Sometimes it's hard to tell if an earache is due to swimmer's ear or to otitis media -- one reason why I always want to examine a child with a "new" earache. With otitis media, the canal looks fine, but the eardrum looks dull, a little red, or sometimes badly inflamed. With swimmer's ear, on the other hand, the canal may look inflamed, or we may see a boil on the skin inside the canal, but the eardrum itself will look OK. (Of course, we occasionally see an ear with both swimmer's ear and otitis media.) One way to tell the two apart without looking directly into the canal is to wiggle the earlobe gently: with otitis media moving the earlobe doesn't change the pain, whereas with swimmer's ear moving the lobe hurts more. This is not absolutely dependable, though, so we still prefer to look into the canal and the eardrum ourselves.
Since we are dealing with different bacteria, we need to treat swimmer's ear differently from otitis media. Most of the bugs on the skin and in the canal are resistant to the regular oral antibiotics we use for otitis media. In fact, some are resistant to almost every oral antibiotic on the market. Luckily, since these are skin infections, we can use eardrops that sit on the skin in the canal and kill bacteria on the skin; if the skin is inflamed (as it always is in swimmer's ear) enough of the drops will penetrate the inflamed area to kill the bacteria causing the inflammation.
With a swimmer's ear, it's important to keep the canal as dry as possible until the infection is gone.
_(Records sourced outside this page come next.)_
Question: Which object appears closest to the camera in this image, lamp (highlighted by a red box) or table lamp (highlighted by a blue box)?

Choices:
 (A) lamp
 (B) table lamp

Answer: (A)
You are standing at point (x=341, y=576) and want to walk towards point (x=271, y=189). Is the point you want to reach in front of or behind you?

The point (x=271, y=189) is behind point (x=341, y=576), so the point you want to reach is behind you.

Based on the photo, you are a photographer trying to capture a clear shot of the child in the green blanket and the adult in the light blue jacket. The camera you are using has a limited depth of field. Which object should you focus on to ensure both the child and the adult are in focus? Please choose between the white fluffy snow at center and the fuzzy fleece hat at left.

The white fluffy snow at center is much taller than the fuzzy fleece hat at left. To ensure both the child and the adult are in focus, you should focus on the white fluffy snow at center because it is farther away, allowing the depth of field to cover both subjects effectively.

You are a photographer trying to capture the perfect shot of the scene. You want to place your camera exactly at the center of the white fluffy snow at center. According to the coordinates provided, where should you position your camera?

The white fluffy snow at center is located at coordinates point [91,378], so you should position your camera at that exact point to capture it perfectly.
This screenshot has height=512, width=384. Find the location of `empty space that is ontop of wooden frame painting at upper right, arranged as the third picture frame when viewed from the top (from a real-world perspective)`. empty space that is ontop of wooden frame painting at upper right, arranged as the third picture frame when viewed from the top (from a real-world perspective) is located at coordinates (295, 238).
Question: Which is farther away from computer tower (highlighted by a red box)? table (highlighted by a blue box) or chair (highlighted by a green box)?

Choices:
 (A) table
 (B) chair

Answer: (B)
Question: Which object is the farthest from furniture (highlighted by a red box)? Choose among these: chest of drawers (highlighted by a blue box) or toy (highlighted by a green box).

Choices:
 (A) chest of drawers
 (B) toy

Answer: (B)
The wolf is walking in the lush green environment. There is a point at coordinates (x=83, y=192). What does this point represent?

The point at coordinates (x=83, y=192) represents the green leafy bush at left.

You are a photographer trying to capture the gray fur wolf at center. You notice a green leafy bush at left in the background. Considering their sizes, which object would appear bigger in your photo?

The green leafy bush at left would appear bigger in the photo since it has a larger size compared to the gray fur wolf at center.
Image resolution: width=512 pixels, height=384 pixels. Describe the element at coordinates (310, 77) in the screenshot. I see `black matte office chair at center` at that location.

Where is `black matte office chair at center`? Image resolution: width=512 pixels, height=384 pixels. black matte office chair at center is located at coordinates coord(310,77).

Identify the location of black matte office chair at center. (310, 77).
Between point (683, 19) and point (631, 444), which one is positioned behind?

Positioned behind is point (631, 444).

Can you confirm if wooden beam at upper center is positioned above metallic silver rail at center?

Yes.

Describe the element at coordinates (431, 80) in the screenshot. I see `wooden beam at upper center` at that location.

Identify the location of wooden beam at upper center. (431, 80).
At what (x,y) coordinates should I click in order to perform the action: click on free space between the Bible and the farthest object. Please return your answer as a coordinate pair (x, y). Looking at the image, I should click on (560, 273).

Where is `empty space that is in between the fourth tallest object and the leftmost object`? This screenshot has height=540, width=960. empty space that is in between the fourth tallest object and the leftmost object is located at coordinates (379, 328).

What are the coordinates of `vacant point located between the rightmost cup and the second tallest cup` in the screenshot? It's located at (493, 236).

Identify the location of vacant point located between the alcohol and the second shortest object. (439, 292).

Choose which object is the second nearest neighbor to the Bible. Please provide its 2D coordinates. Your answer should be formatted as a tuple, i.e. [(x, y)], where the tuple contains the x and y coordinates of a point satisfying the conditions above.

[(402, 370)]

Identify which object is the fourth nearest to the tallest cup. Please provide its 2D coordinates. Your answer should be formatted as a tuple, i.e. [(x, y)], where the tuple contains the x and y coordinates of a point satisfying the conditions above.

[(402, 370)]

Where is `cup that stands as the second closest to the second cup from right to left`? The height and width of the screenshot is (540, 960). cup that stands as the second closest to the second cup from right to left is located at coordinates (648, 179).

Avoiding swimming or other sources of water in the ears completely is best, but it may not be practical to keep your child out of the pool, especially on a hot summer's day. You may have to keep them out of the water for the first day or so, however. Soft (wax) earplugs will help keep the canals dry if they insist on swimming. Just as important is making sure that as much of the water as possible gets out of the ears after swimming. I like giving one of the daily doses of antibiotic eardrops right after swimming, too: this helps kill bacteria when they are most likely to start growing in the canal, and helps protect the canal until it dries out naturally. Never put Q-tips in the canal after swimming (or any other time, but the canal skin is most fragile when it's wet).
It's also possible, and really miserable, to have infections of both the middle ear and the ear canal at the same time. Sometimes this is just pure bad luck, but more often the middle ear infection is so bad that the eardrum breaks and the crud in the middle ear spills out into the canal and infects the canal skin. It's also possible for an otitis externa to be so bad that the eardrum ruptures: the canal bacteria then get into the middle ear. Since the bacteria in the middle ear are very different from those in the canal, the antibiotics we use to treat the combo are different, and we may give a child both antibiotics by mouth for the middle ear infection and antibiotic drops for the ear canal.